§ TEXT PROVIDED:
What I still don't understand, is how it is suppose to communicate with my database. Sorry if my example is not clear, but I'll try to keep going with it :
My messaging system need to store all messages in my API database, to have some kind of historic of the conversation.
But it seems like a websocket must be running separately from the API, I mean it's another program right? Because it's not for HTTP requests
So should the API also listen to this websocket to catch new messages and store them?
You really have not described what the requirements are for your application so it's hard for us to directly advise what your app should do. You really shouldn't start out your analysis by saying that you have a webSocket and you're trying to figure out what to do with it. Instead, lay out the requirements of your app and figure out what technology will best meet those requirements.
Since your requirements are not clear, I'll talk about what a webSocket is best used for and what more traditional http requests are best used for.
Here are some characteristics of a webSocket:
It's designed to be continuously connected over some longer duration of time (much longer than the duration of one exchange between client and server).
The connection is typically made from a client to a server.

§ Stored data:
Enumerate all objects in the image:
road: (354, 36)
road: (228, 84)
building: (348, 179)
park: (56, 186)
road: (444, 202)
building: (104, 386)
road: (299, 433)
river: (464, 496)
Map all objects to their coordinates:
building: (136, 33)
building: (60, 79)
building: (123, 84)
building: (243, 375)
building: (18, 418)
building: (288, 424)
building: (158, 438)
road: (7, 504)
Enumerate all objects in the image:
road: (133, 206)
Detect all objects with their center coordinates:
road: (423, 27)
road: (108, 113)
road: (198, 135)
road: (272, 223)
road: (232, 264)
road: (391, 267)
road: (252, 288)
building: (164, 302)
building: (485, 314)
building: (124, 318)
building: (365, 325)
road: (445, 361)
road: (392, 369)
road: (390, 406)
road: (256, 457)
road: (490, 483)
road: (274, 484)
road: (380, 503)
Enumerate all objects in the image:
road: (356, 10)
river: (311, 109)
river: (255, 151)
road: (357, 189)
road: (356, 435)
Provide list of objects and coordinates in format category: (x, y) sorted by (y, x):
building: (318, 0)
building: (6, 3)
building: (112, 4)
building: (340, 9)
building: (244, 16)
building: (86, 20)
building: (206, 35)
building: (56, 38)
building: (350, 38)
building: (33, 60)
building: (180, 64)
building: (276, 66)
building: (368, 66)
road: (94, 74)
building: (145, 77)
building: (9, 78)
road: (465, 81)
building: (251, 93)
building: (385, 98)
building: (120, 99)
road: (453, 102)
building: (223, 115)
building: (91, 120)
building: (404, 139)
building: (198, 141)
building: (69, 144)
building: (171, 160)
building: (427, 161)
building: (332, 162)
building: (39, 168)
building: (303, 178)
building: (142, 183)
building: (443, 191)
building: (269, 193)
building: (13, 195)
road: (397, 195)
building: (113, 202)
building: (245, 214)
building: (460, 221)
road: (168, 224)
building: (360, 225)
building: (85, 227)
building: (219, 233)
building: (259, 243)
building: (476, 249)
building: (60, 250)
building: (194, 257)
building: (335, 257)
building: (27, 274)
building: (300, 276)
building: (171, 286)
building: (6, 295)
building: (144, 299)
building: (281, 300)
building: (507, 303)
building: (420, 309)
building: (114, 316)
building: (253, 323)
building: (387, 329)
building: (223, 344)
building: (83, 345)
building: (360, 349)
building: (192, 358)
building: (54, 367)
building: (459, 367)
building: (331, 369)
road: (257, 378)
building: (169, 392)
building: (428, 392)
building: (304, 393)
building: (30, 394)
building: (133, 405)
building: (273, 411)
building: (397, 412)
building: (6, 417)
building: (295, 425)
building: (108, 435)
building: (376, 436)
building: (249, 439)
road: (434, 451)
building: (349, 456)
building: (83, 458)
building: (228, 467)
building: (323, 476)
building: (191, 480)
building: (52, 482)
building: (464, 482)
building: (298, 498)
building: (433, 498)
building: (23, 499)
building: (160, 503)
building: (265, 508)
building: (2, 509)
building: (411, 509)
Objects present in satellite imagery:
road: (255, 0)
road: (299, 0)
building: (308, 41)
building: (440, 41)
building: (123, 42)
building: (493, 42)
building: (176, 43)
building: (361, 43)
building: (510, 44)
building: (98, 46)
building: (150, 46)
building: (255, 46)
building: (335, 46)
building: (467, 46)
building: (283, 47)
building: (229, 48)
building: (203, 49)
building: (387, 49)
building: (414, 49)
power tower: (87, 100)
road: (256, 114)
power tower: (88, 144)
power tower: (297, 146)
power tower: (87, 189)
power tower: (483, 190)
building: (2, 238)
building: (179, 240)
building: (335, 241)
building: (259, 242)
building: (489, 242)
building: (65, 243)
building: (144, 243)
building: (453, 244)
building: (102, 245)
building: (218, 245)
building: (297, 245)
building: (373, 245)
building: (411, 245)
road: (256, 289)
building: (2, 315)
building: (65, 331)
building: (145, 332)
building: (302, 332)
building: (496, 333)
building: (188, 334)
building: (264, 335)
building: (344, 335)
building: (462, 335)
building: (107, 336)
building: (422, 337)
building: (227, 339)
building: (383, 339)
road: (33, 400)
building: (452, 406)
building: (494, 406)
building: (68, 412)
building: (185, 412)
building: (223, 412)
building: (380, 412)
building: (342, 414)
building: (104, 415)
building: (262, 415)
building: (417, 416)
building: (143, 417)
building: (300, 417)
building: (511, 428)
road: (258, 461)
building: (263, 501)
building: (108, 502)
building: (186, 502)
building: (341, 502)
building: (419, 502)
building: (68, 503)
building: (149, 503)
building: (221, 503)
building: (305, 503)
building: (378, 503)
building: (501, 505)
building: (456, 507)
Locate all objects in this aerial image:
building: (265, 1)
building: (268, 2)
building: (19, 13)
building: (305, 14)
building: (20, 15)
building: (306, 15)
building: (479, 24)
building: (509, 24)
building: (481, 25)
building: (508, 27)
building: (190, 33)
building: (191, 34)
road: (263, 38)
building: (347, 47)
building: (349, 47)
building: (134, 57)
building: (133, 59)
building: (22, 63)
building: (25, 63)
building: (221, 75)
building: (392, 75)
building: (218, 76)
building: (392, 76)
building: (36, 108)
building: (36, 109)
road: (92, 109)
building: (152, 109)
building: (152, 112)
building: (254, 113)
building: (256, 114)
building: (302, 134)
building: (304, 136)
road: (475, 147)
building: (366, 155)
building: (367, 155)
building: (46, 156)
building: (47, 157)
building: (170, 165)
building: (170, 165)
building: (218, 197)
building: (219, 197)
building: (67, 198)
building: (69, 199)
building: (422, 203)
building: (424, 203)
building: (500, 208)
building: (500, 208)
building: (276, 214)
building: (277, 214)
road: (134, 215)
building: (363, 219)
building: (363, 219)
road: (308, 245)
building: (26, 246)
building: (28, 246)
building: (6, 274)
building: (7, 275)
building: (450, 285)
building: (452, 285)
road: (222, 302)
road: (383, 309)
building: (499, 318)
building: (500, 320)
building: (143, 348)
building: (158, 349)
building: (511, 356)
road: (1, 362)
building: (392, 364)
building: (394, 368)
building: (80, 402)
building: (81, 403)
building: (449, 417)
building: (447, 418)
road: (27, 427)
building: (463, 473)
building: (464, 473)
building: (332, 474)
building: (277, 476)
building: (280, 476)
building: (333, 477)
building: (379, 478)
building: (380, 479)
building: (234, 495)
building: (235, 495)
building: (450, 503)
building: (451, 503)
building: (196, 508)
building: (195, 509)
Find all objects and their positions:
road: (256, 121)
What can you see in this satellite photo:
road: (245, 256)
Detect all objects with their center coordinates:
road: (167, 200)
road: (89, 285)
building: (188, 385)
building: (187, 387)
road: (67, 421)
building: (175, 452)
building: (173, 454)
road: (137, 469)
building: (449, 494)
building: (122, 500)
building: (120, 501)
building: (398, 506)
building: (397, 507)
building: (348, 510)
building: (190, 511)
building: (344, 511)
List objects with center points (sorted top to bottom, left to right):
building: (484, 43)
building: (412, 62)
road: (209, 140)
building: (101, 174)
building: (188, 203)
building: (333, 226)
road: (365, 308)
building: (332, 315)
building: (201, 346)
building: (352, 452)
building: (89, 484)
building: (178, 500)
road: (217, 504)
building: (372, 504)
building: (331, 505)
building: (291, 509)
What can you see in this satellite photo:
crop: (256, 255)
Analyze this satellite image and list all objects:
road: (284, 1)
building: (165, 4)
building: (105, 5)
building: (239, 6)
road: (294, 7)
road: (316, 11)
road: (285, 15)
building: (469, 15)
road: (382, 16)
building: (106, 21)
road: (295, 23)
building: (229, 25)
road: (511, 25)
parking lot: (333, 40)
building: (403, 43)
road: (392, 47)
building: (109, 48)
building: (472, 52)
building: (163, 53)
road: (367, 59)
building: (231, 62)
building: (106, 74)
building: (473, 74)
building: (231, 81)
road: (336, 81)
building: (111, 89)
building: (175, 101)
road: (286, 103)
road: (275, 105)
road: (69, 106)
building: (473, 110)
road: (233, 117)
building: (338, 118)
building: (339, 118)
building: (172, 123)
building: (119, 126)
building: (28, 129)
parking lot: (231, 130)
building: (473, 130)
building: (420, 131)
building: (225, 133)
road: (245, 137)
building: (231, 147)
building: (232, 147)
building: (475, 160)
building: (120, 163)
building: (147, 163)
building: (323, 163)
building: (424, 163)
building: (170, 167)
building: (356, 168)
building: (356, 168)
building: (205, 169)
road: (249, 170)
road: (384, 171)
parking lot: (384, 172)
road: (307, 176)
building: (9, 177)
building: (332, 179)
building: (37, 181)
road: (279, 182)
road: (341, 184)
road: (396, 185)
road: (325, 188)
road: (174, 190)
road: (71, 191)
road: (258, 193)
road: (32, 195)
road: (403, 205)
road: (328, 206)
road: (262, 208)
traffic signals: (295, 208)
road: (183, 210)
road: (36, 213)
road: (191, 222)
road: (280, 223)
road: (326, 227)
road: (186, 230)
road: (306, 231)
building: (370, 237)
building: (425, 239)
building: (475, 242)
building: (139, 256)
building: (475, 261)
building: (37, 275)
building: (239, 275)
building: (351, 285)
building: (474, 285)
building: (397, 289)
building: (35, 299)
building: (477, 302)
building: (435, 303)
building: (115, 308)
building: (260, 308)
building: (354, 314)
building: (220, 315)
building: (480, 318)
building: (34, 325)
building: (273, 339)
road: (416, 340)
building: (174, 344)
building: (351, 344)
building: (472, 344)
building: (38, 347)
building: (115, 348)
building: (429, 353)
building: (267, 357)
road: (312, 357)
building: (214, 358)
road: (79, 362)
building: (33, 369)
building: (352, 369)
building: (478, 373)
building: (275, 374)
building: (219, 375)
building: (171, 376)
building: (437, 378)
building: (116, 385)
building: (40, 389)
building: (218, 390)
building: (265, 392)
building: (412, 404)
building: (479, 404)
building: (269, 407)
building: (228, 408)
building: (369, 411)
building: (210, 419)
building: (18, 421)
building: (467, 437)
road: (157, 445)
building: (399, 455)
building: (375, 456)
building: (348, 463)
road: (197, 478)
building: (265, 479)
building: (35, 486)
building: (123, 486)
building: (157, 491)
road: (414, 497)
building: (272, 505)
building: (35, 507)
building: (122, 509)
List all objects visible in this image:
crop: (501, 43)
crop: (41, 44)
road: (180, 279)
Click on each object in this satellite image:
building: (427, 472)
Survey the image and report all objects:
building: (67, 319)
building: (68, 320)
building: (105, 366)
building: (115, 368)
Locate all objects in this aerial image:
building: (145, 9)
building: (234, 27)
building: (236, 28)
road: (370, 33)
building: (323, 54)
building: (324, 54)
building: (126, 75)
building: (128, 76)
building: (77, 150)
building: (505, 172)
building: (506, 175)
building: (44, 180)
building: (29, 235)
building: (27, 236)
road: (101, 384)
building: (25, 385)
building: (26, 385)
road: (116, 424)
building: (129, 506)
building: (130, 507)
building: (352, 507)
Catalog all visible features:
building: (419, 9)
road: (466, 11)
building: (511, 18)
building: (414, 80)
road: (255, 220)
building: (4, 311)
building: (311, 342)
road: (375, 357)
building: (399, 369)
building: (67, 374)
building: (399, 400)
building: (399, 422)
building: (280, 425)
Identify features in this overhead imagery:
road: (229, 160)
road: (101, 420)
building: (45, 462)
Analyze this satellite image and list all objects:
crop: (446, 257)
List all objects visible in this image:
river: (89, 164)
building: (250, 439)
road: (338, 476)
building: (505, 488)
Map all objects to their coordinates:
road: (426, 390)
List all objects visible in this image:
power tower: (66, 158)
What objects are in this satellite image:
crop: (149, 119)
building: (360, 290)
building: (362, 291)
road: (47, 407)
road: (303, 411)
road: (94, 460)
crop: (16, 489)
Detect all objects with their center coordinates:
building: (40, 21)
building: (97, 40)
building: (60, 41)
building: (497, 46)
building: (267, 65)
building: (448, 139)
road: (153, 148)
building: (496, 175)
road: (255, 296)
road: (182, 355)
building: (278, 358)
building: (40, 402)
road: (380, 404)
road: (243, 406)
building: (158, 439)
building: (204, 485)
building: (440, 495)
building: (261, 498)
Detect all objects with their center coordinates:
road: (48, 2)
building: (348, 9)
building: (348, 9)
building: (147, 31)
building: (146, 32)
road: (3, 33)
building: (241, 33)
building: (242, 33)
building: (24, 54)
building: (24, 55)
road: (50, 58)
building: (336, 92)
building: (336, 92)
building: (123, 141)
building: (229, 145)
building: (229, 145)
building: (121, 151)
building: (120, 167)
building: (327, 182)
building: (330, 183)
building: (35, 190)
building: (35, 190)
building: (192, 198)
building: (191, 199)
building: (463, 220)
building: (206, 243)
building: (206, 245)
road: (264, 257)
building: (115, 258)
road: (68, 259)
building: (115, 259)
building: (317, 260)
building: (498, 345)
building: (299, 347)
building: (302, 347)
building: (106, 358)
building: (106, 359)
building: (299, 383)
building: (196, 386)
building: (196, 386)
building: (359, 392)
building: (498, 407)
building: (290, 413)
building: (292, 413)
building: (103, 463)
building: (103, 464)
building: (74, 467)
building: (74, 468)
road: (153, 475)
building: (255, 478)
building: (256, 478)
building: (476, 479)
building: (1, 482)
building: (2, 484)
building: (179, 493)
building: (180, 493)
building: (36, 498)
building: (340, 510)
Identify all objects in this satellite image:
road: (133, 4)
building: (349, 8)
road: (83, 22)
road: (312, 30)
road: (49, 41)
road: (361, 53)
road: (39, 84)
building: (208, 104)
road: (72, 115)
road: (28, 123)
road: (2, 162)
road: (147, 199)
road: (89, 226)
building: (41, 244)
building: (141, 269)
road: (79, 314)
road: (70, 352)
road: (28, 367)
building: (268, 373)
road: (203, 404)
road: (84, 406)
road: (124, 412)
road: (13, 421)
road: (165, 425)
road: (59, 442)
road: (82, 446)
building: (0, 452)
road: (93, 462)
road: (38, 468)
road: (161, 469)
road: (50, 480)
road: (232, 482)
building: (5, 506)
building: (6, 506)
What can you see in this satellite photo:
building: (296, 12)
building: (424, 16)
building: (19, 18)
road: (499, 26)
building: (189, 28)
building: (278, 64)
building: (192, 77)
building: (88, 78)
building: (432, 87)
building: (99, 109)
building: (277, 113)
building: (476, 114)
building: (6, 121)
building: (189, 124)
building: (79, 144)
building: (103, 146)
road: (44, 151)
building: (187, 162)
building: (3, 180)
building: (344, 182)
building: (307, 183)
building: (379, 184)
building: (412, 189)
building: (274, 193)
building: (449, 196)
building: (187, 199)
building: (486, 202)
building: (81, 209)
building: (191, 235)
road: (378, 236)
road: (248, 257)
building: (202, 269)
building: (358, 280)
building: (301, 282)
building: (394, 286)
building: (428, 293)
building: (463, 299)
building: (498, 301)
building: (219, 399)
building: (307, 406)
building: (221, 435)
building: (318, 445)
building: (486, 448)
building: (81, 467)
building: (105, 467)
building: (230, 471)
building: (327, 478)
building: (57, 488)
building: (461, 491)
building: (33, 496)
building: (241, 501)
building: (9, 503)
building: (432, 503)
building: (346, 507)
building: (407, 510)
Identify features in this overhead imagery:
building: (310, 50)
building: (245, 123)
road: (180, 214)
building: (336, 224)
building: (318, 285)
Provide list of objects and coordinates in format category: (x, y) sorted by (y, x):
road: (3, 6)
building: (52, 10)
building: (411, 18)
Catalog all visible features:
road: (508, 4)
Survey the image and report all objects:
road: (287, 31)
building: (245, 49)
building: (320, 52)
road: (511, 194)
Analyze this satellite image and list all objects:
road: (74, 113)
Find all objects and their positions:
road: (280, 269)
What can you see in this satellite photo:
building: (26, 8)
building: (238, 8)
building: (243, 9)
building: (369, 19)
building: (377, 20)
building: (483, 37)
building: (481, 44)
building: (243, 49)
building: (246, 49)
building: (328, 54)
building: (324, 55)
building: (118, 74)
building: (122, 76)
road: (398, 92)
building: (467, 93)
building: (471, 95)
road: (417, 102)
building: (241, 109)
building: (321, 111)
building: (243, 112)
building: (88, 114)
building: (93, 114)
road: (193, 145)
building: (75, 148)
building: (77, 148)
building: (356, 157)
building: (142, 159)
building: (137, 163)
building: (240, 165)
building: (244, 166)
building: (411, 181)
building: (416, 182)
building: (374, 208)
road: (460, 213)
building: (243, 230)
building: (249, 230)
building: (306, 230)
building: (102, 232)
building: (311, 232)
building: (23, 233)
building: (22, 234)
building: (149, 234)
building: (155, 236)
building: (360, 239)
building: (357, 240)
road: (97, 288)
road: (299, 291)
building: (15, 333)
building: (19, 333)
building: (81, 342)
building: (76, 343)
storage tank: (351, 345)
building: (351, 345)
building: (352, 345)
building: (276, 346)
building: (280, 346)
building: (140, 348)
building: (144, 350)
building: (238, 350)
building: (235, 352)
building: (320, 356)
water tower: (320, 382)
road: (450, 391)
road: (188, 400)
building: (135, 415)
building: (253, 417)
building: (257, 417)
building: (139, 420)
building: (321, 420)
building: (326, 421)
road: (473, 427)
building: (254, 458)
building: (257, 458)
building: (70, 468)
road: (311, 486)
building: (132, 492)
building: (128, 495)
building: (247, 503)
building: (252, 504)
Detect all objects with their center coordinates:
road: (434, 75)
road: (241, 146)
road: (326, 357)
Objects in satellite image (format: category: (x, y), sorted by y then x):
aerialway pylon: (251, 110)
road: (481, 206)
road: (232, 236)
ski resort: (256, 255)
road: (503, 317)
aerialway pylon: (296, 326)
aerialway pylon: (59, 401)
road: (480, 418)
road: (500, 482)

§ WORK ORDER: Edit the websocket discussion starting at "But it seems" and ending at "best used for.", replacing "requirements" with "needs" throughout that passage. The stored data listing is separate material and has no connection to the websocket discussion.

§ YOUR RESPONSE:
But it seems like a websocket must be running separately from the API, I mean it's another program right? Because it's not for HTTP requests
So should the API also listen to this websocket to catch new messages and store them?
You really have not described what the needs are for your application so it's hard for us to directly advise what your app should do. You really shouldn't start out your analysis by saying that you have a webSocket and you're trying to figure out what to do with it. Instead, lay out the needs of your app and figure out what technology will best meet those needs.
Since your needs are not clear, I'll talk about what a webSocket is best used for and what more traditional http requests are best used for.